Noise index: a method of evaluating or rating a noise, usually by assigning a single number to it, based on some combination of its physical characteristics (sound pressure level, frequency, duration) and other factors such as time of day, tonal characteristics and impulsive characteristics.

Noise limit: a maximum or minimum value imposed on a noise index, e.g. for some legal purpose or to determine eligibility for some benefit.

Noise mapping: the production of computer software generated maps showing how the predicted levels of outdoor noise levels vary with location, e.g. from street to street in an area. They show ‘sound (or noise) immission contours’ (see also noise immission) and may be used (according to the EU Noise Directive) to help generate noise action plans.

Noise nuisance: has been defined by the World Health Organisation as ‘a feeling displeasure evoked by noise’. Statutory nuisance has a more specific meaning and is subject to legal action under the Environmental Protection Act 1990.

Noise pollution level, LPN: an index devised in the 1960s for assessing environmental noise, based on a combination of its LAeq value and its variability, expressed in terms of standard deviation; it is now rarely used.

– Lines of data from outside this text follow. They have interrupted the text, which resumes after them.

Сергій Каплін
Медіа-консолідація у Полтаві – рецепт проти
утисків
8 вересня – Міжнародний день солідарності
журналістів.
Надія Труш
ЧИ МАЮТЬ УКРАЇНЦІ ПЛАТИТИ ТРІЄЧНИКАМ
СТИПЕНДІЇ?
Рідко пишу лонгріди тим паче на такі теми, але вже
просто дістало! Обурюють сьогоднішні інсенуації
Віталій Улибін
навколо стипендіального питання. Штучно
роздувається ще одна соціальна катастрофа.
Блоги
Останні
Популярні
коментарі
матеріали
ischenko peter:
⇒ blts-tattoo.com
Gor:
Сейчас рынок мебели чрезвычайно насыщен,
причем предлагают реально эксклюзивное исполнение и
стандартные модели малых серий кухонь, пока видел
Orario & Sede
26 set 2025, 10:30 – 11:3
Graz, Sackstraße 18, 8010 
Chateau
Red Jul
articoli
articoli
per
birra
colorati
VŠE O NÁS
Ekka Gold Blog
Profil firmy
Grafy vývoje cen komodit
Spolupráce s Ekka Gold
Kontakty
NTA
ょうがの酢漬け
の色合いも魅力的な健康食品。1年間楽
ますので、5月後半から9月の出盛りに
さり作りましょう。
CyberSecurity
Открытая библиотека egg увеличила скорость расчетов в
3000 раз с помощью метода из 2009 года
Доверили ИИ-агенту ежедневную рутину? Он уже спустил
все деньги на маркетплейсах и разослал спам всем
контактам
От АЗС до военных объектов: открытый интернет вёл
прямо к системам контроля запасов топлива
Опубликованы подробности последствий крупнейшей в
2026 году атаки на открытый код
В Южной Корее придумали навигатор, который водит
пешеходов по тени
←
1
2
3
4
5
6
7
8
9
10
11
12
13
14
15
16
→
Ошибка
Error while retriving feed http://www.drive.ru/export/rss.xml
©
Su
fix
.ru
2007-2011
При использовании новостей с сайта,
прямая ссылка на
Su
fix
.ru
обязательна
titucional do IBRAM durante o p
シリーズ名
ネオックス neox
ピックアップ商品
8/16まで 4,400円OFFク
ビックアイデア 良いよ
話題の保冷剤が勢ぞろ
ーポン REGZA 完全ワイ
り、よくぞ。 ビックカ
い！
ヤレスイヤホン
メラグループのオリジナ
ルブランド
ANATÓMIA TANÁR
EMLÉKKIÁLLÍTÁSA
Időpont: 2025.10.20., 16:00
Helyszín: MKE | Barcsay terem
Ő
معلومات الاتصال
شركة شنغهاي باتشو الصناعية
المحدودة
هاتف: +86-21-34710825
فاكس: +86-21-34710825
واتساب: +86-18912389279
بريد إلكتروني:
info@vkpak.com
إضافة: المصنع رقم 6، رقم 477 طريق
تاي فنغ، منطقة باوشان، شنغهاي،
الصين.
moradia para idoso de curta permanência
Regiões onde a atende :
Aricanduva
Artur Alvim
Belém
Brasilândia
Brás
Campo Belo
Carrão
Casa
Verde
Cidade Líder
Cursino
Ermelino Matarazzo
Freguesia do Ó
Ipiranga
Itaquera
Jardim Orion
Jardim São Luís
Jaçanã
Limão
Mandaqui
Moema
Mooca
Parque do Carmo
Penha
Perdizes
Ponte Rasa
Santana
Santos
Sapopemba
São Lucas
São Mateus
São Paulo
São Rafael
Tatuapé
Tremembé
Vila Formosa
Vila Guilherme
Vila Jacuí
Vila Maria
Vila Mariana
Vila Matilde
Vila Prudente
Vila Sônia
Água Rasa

Noise rating (NR) curves: a method of rating noise which is similar to the NC system but intended to be applicable to a wider range of situations; the method was defined in ISO R1996, now withdrawn, but the NR system continues to be used, particularly for offices and is used in BS 8233.

Noise reduction coefficient: a single-figure number sometimes used to describe the performance of sound absorbing materials, based on a combination of its absorption coefficient at various frequencies.

Noise zone: region where the long-term average rating level lies between two specified levels such as, for example, between 65 and 70 dB. The noise zone number for this example is 65-70 dB (defined in BS 7445)

Non-linear: in general there is a non-linear relationship between two quantities if they are not directly proportional to each other; if in measurement and instrumentation systems the input exceeds the linear range, then non-linearity results in a distorted output.

Normalised: corrected or standardised in some way, as in normalised level difference, Dn, defined in BS EN ISO 140-4, where the measured level difference is corrected on the basis of the amount of sound absorption in the receiving room.

Normal mode: a natural mode of a vibrating system.

Normal threshold of hearing: the modal value of the thresholds of hearing of a large number of ontologically normal observers between 19 and 25 years of age.

Noy: a unit of noisiness related to the perceived noise level in PNdB by the formula: PNdB = 40 + 10 log2 (Noy).

NPRs (noise preferential routes): specified aircraft departure routes at some airports designed to minimise noise exposure to major centres of population near to the airport. Compliance with NPRs is monitored by noise and track keeping (NTK) systems.

Nyquist frequency: the frequency, which corresponds to half the sampling rate of digitized data, above which aliasing occurs.